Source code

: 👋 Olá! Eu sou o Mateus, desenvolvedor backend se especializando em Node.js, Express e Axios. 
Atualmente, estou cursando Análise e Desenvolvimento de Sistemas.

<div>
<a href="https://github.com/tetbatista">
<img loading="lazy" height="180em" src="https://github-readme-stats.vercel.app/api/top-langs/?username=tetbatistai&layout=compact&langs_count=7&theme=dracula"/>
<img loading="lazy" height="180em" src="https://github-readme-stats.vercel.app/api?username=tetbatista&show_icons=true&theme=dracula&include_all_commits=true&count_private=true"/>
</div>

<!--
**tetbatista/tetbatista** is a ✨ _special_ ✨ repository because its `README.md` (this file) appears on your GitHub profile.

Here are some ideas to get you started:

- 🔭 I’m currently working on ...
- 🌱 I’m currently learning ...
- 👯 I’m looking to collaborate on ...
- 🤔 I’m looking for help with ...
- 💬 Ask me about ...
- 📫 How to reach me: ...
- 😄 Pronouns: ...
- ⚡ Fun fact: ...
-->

EXERCISE AIM – Copy word for word everything from the line with "Express e Axios." down to the line with "Atualmente, estou cursando", including both of those lines.

PROBLEM SOLUTION –
: 👋 Olá! Eu sou o Mateus, desenvolvedor backend se especializando em Node.js, Express e Axios. 
Atualmente, estou cursando Análise e Desenvolvimento de Sistemas.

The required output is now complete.